The cessation of MIPSPs accompanying the failure of inhibitory transmission, and the resumption accompanying recovery, parallels results obtained for the excitatory neuromuscular junctions of the insect (Washio, 1986). The result suggests that the resumed spontaneous release of inhibitory transmitter may be derived from regenerative inhibitory nerve terminals in the same way as for excitatory nerve terminals in cockroach leg muscle (Washio & Nihonmatsu, 1987). Additional work on the structural changes taking place in the course of regeneration of the inhibitory transmission is required to support this conclusion.
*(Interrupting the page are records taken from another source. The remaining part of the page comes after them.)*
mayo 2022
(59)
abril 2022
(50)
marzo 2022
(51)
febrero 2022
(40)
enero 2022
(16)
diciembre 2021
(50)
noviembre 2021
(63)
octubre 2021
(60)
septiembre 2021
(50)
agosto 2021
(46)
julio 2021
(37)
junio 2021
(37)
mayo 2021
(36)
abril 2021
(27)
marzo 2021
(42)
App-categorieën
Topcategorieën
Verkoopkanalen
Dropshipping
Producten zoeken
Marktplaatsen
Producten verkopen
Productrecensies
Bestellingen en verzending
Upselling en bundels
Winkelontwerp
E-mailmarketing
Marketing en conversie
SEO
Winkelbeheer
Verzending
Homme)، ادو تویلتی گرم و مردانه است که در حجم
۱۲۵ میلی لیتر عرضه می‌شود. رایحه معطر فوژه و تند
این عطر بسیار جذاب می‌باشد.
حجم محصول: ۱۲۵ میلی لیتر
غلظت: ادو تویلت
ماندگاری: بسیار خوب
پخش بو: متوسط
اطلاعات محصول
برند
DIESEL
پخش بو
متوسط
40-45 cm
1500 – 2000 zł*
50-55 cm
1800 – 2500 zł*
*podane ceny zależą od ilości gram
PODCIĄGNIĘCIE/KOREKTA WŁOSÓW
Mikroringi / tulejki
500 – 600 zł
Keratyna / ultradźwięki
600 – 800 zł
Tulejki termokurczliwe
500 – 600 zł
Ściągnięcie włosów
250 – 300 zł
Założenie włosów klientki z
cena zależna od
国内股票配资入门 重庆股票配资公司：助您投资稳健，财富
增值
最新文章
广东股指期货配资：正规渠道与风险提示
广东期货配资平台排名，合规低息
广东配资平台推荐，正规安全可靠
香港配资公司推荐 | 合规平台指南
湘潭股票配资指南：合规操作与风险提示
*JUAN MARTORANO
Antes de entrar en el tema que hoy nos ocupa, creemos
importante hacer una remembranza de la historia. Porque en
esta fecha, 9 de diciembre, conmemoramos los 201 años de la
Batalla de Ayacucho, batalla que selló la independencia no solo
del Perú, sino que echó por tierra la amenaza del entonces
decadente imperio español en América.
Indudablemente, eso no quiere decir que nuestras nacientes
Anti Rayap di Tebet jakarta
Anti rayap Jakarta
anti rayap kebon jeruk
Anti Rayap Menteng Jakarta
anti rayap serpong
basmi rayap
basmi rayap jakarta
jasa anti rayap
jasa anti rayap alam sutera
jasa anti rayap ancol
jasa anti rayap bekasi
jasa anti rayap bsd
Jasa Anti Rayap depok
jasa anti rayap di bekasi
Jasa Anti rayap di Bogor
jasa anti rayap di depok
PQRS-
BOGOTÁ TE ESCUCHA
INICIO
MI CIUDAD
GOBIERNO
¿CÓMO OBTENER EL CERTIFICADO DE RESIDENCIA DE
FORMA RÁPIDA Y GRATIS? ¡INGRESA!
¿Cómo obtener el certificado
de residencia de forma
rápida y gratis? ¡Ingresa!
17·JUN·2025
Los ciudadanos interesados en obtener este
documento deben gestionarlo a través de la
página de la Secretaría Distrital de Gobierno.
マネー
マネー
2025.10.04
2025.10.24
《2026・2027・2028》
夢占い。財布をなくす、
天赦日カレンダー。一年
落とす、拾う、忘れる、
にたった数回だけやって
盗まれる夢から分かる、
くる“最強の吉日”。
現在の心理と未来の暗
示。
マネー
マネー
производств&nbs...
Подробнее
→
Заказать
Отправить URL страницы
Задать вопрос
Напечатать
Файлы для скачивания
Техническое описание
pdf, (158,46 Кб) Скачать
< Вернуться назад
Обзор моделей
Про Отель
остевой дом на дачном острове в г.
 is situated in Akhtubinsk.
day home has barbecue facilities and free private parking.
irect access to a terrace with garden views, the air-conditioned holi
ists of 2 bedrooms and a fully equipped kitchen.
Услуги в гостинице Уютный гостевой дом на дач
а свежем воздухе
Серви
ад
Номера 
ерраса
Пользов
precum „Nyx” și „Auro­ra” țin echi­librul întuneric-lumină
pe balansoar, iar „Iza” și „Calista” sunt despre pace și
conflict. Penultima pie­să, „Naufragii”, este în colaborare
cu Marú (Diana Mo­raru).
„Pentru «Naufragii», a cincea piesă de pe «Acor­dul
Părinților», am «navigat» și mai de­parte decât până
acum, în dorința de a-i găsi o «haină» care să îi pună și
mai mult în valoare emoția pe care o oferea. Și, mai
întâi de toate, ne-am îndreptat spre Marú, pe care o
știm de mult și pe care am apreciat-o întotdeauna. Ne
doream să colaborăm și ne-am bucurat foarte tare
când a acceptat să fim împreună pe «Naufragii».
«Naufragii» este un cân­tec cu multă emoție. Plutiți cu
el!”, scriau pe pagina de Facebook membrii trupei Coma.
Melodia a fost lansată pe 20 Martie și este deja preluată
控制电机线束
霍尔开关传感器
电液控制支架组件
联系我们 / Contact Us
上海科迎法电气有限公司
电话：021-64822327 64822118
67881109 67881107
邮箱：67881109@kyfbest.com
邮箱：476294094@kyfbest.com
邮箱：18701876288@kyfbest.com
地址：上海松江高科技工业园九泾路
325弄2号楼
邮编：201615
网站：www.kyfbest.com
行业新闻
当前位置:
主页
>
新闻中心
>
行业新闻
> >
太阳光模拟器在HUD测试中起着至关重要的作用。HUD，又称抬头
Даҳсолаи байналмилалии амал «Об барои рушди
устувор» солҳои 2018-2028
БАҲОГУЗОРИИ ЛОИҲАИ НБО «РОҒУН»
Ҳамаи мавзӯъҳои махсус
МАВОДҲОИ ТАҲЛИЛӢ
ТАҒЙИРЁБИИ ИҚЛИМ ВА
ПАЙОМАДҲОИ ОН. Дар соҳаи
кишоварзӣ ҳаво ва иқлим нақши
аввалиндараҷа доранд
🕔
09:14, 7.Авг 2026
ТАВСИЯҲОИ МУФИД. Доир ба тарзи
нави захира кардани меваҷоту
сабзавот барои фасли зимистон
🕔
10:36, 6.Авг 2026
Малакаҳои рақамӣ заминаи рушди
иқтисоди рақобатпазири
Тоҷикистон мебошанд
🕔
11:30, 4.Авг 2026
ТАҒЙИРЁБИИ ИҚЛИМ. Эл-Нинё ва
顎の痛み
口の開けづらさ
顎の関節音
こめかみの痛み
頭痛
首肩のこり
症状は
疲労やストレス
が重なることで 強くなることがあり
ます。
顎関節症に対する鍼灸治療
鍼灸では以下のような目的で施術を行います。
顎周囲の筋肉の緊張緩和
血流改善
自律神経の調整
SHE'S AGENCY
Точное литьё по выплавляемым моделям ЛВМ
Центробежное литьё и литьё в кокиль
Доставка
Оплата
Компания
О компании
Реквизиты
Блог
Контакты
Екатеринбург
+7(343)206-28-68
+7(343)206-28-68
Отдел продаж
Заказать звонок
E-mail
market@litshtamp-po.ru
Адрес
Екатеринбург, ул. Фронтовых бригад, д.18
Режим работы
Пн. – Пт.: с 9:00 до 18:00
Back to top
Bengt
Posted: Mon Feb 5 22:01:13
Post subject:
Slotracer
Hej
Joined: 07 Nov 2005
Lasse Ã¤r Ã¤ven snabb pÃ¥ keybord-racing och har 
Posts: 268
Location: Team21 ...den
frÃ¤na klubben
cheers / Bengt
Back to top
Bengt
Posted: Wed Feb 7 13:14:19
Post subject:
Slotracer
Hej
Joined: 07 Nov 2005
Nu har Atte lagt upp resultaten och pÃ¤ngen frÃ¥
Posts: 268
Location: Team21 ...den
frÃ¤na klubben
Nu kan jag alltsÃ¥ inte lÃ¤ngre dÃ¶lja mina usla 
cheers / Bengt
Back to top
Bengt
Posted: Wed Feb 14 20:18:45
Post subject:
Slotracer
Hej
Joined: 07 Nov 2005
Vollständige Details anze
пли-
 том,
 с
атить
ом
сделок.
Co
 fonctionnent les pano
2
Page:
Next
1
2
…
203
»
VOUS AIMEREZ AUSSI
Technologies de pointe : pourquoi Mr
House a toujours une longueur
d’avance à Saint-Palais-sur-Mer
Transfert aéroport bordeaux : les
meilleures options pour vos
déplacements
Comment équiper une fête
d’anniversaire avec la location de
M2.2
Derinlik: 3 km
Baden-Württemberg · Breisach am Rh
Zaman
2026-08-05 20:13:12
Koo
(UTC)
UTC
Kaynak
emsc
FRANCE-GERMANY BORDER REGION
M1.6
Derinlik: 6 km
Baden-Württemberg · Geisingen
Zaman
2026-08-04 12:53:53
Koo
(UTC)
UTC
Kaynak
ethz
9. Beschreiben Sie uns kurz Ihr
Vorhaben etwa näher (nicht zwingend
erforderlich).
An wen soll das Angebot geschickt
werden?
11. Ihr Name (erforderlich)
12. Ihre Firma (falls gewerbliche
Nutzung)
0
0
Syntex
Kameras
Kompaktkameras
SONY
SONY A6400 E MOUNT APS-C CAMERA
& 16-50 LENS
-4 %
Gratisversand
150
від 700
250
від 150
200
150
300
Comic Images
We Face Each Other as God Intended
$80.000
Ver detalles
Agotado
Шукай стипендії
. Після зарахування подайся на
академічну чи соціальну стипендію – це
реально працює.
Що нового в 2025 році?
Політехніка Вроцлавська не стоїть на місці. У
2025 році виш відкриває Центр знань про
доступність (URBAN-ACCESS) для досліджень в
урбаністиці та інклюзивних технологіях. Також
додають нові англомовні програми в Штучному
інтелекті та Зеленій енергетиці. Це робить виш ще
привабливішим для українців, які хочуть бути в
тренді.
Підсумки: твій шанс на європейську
During the process of regeneration of excitatory and inhibitory transmission, somewhat different innervation from normal was often noticed. When nerve 5 distal to branch 5rl is stimulated, all three common inhibitors are stimulated, but a slow excitatory axon is not. Therefore, no EPSPs are evoked in the fibres of the normal coxal depressor muscle 177d (Fig. 2B, also see Chesler & Fourtner, 1981). However, EPSPs were often evoked by stimulation of nerve 5 distal to branch 5rl at the early stage of regeneration of excitatory transmission (Figs 6 and 7). The result suggests that there is a possible cross-innervation between excitatory and inhibitory inputs taking place during regeneration.
ACKNOWLEDGEMENTS
Technical assistance by Miss S. Ishikawa is gratefully acknowledged. Thanks are also due to Mrs Y. Matsumura for typing this manuscript.